The client generates the following JSON-RPC request:

{"jsonrpc":"2.0", "method":"textDocument/didChange", "params": {"textDocument": {"uri": "File:///workspace/main.go", "version" : 37 / / the version number is used to confirm the order of change of}, "contentChanges" : [{" range ": {" start" : { "line":8, "character":4 }, "end": { "line": 8, "character": 4 } }, "rangeLength": 0, "text": "a" }] } }Copy the code

The server then updates the internal data structure based on the contents of the current change to determine whether certain “behaviors” (such as code diagnostics, etc.) are generated.

  1. Close the file (textDocument/didClose)

According to the specification, a closed file usually corresponds to a file object that has already been opened by the client. I won’t repeat it here.

The document close notification is sent from the client to the server when the document got closed in the client. The Document’s master now exists where the document’s Uri points to (e.g. if the document’s Uri is a file Uri the master now Exists on disk). As with the open notification the close notification is about managing the document’s content. Receiving a close notification doesn’t mean that the document was open in an editor before Requires a previous open notification to be sent. Note that a server’s ability to fulfill requests is independent of whether a text document is open or closed.

When a document is closed on the client, a document closure notification is sent from the client to the server. The main file of the document now exists where the URI of the document points to (for example, if the URI of the document is the file URI, the main file now exists on disk). As with opening notifications, closing notifications is about managing document content. Receiving a close notification does not mean that the document was previously opened in the editor. Closing a notification requires sending a previous open notification. Note that the server’s ability to satisfy requests is independent of whether the text document is open or closed.

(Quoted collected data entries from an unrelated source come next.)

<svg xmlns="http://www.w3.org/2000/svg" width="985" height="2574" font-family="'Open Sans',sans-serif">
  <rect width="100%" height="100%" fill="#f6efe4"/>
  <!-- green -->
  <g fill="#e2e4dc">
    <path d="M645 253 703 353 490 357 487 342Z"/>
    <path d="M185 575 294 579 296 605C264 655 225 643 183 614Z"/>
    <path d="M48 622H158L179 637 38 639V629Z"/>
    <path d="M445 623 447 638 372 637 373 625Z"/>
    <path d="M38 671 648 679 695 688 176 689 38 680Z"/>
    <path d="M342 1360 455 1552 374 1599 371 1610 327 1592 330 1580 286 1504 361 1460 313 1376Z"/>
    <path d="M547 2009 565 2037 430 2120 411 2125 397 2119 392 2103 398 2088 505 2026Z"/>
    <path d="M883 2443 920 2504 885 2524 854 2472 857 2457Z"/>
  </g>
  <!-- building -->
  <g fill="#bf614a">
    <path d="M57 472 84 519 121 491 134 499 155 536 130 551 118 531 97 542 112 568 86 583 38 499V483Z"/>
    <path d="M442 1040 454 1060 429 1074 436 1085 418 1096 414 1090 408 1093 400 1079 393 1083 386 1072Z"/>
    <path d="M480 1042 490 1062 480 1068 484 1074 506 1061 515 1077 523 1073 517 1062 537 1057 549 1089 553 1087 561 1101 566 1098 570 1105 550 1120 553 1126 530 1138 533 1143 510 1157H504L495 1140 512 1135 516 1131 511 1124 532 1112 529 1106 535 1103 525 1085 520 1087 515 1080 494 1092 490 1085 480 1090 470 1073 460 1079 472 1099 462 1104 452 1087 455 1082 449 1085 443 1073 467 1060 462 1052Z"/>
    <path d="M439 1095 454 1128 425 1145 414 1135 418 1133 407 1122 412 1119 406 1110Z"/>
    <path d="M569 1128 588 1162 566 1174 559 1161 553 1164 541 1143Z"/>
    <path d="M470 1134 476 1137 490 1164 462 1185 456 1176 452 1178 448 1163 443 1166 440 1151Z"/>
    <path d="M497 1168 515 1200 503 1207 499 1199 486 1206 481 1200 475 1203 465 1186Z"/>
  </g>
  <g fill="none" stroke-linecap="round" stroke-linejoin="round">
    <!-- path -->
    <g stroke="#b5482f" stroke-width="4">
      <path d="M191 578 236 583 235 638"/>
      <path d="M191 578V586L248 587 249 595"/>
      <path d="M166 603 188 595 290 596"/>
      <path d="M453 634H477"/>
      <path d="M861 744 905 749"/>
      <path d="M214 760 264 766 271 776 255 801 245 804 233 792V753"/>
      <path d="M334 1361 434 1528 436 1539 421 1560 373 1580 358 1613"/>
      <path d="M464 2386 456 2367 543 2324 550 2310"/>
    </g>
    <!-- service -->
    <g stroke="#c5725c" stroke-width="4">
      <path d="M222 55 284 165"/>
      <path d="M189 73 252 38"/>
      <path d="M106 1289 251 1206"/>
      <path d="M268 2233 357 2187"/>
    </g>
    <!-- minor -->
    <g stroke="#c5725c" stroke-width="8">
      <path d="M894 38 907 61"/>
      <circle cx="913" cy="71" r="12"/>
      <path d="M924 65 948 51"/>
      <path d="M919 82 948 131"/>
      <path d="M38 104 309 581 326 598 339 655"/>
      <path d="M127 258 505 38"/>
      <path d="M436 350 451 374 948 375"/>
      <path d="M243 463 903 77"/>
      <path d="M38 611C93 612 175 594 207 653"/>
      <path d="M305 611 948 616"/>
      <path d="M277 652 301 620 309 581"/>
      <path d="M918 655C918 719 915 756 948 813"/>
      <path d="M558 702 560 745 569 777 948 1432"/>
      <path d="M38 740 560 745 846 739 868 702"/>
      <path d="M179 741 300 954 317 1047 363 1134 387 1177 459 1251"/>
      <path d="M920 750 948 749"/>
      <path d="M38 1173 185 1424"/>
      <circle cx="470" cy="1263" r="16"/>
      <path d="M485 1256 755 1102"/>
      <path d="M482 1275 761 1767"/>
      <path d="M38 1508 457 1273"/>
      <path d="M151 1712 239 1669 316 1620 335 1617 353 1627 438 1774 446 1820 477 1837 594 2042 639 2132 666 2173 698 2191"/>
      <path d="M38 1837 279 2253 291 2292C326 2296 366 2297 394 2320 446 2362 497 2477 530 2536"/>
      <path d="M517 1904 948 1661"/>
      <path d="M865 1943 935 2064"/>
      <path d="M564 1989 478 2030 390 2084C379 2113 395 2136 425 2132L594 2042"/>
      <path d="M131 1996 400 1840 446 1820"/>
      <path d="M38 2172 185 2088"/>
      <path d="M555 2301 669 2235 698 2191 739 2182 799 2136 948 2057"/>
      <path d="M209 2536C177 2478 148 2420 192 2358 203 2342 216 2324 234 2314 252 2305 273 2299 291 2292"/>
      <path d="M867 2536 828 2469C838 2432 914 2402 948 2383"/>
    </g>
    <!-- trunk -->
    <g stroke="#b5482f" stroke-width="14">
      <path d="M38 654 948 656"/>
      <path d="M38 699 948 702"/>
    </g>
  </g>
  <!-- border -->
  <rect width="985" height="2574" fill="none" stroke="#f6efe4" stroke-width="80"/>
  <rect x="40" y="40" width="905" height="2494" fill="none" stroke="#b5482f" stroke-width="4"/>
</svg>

Common Questions about LSP

  1. Doesn’t the language server access files in the file system?

No, it is still possible for Language Server to read files on the file system that have not been opened by the editor.

The protocol only states that textDocument/didOpen simply does not allow Language Server to open the contents of the URI file “already opened by the client”. However, Language Server is allowed to read other “open files” in the workspace and open file context.

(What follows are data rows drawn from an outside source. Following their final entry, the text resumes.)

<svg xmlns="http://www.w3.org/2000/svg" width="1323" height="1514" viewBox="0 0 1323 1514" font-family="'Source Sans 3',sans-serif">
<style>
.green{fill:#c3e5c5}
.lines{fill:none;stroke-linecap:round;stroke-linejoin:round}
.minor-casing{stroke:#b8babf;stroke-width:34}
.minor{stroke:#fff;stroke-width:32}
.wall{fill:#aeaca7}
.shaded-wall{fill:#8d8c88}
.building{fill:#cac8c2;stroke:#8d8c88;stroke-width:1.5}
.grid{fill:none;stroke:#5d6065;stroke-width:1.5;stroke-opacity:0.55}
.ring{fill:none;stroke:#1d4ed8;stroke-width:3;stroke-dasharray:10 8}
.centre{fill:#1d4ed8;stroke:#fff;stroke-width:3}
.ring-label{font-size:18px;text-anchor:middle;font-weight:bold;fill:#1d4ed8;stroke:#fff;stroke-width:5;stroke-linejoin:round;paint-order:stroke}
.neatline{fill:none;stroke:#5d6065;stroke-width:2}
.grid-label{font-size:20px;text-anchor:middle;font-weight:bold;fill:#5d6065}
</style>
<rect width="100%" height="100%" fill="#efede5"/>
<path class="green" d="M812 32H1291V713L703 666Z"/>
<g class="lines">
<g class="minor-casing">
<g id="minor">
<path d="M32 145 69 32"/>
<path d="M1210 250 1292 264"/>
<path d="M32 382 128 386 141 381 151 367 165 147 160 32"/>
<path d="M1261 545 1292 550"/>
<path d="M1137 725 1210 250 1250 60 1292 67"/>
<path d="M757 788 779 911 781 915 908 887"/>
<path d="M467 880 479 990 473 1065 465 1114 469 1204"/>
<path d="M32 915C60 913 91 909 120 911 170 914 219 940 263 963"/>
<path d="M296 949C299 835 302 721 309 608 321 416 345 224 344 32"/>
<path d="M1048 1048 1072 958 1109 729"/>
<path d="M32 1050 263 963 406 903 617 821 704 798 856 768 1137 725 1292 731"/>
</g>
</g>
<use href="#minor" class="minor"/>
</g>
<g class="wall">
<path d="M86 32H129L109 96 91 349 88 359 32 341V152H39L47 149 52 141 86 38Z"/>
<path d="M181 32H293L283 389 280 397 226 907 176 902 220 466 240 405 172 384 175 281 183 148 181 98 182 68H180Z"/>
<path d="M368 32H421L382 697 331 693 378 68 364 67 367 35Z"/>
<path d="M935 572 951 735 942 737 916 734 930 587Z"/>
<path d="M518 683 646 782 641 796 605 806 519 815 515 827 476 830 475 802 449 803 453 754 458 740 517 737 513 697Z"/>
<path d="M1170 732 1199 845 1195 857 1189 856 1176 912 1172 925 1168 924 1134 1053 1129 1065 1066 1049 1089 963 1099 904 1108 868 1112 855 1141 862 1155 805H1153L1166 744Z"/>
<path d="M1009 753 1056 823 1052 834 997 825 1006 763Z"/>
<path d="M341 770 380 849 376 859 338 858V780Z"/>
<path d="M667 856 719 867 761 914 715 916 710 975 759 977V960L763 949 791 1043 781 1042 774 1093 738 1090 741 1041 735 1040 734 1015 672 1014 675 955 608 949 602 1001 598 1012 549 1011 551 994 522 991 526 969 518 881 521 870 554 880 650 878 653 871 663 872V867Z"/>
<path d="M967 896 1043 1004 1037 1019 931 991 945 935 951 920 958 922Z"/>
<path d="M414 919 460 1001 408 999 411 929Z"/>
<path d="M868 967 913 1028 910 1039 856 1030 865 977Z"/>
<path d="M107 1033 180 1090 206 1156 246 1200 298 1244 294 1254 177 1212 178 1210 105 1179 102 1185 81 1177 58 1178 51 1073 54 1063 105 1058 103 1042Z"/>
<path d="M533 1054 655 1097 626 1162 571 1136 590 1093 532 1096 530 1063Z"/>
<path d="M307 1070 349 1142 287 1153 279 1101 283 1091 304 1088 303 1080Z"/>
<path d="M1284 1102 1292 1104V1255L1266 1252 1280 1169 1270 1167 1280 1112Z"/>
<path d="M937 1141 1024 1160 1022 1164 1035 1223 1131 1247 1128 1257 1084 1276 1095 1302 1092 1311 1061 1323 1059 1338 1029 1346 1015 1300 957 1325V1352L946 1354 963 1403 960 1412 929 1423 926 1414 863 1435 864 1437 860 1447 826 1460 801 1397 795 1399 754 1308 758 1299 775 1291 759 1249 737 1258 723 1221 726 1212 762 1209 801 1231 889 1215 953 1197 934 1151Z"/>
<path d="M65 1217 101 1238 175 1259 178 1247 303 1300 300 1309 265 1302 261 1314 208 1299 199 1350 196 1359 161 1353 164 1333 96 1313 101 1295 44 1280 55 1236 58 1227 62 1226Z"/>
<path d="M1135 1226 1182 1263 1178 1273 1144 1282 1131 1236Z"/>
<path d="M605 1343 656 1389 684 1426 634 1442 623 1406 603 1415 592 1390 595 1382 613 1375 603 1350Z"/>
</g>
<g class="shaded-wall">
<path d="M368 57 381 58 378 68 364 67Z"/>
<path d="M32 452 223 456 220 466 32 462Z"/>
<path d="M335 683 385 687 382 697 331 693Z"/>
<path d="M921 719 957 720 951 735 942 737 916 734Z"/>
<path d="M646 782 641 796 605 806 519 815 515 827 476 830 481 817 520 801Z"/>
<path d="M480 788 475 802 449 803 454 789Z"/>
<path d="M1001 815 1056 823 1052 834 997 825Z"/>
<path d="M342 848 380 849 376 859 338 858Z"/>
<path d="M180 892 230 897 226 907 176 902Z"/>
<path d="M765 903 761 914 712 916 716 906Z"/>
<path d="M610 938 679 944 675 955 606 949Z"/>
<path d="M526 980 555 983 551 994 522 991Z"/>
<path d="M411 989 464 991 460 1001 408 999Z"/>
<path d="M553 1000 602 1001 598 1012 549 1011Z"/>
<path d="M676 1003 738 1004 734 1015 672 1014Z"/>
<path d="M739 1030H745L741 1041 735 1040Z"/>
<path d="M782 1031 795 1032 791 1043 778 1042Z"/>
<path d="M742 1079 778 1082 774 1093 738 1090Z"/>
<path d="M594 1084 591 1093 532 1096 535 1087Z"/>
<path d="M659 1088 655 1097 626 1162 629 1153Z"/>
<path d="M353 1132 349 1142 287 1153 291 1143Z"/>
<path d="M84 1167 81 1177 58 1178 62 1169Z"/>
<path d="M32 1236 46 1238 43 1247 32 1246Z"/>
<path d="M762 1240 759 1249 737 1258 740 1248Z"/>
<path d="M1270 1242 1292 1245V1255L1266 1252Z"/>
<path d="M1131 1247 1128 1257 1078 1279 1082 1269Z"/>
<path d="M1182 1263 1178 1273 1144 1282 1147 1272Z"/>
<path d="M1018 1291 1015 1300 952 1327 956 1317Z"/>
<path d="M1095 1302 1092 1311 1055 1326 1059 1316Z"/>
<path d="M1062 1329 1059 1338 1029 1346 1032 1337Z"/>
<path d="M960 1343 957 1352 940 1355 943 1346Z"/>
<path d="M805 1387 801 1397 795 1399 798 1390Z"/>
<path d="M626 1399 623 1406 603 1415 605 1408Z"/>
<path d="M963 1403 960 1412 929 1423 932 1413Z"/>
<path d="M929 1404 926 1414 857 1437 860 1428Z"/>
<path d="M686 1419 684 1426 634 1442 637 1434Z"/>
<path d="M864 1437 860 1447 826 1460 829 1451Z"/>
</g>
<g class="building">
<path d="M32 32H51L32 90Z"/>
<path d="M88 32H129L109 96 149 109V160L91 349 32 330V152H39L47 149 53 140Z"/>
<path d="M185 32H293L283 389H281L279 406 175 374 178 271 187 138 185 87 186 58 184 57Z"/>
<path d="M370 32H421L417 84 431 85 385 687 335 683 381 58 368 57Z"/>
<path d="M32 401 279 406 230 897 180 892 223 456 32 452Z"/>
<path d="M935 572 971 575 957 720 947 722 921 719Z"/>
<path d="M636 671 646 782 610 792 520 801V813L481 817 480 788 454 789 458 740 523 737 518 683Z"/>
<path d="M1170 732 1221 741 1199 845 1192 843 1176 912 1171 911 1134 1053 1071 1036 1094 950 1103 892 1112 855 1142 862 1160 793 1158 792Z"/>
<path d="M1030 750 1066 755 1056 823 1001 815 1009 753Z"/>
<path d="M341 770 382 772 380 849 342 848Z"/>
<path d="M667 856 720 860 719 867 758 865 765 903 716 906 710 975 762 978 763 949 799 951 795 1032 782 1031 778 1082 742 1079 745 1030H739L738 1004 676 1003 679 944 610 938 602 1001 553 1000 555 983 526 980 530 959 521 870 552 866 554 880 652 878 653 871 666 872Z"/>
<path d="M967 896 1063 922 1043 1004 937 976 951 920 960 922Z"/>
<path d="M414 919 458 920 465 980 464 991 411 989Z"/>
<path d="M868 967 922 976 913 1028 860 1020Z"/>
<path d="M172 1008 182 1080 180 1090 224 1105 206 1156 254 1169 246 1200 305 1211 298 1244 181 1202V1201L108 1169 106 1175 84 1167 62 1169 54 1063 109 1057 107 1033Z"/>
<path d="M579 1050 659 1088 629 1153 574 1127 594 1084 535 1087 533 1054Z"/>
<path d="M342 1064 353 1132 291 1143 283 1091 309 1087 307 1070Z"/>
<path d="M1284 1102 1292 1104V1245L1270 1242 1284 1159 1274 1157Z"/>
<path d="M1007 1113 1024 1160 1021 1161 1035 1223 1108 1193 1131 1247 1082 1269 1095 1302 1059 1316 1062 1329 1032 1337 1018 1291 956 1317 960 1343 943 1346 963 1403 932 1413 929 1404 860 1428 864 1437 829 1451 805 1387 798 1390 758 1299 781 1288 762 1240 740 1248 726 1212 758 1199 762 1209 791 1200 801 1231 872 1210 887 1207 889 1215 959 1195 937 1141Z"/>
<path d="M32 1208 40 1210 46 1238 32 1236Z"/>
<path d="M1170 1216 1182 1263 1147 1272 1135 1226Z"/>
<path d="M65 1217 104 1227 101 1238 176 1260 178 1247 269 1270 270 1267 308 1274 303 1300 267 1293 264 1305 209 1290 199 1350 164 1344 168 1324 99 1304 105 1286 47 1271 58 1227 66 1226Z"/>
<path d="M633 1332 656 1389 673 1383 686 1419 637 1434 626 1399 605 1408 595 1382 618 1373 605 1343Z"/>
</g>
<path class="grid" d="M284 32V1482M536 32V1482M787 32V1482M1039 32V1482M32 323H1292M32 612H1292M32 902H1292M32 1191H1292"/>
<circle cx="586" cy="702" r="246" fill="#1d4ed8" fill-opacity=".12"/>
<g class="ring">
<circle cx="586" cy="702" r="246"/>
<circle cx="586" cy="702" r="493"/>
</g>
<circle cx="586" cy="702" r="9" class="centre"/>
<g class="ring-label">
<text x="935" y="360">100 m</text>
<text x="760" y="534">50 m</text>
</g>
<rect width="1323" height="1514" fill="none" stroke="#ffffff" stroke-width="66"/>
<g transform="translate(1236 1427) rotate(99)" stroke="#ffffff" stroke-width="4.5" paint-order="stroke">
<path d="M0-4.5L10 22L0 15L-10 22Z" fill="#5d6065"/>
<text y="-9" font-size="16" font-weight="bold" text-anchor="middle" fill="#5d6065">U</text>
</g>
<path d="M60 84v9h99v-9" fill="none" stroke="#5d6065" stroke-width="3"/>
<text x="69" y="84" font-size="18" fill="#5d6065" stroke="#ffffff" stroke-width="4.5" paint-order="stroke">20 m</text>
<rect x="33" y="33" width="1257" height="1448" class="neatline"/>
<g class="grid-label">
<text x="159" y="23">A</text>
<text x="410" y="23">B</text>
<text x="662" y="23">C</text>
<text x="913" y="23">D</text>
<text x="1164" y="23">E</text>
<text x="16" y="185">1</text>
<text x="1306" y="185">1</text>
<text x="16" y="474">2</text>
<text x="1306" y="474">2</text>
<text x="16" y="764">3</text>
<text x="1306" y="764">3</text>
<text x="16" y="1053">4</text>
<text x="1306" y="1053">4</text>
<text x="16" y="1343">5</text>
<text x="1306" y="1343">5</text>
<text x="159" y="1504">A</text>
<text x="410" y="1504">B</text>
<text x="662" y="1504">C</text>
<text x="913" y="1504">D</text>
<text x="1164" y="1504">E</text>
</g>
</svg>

For example, when importing other libraries for code completion, Language Server needs to access the file system to get index information.

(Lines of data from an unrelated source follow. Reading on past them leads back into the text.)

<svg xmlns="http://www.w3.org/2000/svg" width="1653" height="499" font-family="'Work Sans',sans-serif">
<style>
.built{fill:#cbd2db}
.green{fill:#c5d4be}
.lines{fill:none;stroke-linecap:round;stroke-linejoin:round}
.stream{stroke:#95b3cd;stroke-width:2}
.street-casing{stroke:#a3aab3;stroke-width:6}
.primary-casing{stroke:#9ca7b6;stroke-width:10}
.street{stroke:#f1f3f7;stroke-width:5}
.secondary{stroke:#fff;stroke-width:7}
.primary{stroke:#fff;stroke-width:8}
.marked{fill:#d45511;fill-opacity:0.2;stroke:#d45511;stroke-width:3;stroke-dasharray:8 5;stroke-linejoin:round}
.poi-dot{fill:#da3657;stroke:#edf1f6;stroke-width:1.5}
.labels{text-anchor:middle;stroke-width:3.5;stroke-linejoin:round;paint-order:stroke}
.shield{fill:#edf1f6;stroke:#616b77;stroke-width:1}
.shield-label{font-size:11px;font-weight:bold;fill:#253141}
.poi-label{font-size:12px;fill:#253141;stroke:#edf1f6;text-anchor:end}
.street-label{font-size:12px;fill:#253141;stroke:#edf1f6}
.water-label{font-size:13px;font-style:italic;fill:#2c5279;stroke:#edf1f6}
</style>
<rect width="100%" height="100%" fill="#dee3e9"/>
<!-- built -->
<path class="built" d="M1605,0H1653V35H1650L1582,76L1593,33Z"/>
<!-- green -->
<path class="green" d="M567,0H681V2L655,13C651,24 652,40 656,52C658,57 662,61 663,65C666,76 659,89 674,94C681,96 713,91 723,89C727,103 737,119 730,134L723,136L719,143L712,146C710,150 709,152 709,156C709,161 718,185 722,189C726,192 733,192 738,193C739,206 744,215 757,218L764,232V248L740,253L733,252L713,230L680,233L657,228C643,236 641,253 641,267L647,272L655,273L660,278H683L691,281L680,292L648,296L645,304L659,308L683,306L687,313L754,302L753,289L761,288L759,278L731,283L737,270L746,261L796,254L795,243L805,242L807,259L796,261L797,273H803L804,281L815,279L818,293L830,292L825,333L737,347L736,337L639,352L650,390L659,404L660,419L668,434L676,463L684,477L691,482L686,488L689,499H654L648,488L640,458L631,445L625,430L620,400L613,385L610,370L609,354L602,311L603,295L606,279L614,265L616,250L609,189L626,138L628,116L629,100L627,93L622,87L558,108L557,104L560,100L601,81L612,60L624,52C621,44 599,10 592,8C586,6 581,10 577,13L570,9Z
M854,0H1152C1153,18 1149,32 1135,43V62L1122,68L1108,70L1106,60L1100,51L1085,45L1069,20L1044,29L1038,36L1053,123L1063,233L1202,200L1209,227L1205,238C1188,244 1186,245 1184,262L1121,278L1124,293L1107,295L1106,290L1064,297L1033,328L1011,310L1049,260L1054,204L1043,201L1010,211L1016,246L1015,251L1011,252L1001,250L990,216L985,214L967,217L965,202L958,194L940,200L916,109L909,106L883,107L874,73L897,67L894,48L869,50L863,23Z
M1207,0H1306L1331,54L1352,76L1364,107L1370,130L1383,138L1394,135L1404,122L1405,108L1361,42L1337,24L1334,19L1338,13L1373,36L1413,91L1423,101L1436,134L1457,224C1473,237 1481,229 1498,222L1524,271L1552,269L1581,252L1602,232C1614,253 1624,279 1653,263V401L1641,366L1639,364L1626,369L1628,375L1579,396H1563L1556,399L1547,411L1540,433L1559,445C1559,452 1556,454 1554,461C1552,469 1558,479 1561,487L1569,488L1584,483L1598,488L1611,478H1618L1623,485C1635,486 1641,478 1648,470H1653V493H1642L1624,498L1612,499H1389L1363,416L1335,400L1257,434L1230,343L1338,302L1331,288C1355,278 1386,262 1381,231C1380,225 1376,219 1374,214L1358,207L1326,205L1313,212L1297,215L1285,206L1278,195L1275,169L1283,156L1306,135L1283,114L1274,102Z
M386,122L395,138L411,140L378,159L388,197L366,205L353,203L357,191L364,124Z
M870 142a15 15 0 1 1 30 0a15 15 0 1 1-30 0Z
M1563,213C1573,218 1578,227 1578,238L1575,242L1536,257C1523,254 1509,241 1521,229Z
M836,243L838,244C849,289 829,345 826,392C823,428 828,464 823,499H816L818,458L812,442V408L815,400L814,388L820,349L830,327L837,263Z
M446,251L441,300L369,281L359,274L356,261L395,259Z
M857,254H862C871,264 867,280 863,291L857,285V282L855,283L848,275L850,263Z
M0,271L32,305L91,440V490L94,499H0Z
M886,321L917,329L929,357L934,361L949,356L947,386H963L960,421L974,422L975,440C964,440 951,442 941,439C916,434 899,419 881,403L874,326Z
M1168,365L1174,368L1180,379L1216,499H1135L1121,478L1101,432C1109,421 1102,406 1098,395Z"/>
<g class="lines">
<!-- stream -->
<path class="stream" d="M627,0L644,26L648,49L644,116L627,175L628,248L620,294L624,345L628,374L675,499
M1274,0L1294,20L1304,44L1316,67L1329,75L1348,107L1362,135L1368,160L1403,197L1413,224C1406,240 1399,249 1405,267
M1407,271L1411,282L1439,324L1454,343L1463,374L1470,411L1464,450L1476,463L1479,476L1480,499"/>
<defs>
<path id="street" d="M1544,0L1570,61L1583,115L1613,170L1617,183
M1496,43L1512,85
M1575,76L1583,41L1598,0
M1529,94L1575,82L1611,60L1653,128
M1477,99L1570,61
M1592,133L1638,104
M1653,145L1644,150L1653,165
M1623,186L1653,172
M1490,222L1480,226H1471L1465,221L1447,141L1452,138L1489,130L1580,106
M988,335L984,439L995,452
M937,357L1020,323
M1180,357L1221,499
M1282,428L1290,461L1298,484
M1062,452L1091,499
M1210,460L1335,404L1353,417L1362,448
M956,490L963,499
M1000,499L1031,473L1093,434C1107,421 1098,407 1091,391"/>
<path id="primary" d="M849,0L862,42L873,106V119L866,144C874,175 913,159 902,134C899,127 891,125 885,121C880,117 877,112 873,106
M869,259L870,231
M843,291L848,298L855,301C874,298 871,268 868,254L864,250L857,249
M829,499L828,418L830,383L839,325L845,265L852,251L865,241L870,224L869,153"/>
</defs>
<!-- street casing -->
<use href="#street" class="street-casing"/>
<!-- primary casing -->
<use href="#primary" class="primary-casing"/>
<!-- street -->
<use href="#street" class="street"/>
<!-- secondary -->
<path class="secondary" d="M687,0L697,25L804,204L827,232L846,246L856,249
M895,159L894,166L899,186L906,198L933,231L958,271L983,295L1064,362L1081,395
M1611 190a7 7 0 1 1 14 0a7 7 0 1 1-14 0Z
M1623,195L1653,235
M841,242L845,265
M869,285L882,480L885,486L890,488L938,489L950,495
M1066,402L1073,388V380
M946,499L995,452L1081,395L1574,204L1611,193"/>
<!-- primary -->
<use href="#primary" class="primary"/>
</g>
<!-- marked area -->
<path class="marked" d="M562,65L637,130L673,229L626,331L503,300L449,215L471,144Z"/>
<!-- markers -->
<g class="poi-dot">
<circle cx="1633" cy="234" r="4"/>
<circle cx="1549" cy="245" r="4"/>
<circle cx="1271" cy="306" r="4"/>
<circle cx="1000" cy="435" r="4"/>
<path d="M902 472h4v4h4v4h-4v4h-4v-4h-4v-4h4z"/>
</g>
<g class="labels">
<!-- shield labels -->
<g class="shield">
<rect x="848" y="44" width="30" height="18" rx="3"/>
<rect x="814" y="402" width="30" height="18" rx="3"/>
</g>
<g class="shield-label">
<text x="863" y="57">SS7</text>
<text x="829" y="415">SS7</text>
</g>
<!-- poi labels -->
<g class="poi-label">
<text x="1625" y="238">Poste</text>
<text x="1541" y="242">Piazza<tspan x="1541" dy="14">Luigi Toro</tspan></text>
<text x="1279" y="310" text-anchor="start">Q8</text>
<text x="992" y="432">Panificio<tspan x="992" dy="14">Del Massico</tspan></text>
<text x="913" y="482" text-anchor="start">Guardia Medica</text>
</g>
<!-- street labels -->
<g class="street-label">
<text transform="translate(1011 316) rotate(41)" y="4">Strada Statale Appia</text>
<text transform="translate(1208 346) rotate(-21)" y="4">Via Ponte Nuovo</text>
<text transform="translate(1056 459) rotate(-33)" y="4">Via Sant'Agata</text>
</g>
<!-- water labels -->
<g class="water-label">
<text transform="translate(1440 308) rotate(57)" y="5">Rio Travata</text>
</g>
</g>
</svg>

  1. How is code diagnostics implemented?

In general, by establishing abstract syntax tree, grammar analysis is performed to check grammar errors.

Some plug-ins or code diagnostic tools, such as ESLint, can iterate through nodes in the syntactic AST to find more Lint warnings/errors.

  1. How is code completion implemented?

According to the LSP, the client initiates a request for code completion based on the event, and the triggering type is as follows:

  1. The user enters an identifier (the editor automatically executes this event in most cases) or hits Ctrl/Cmd + Space
  2. The user is entering a key character (such as “.”)
  3. The completion list is incomplete and needs to be triggered again

The server then determines how to complete the code based on the location of the current input cursor and the context of the file. The principle behind this piece is relatively complex, which can be described in a separate article.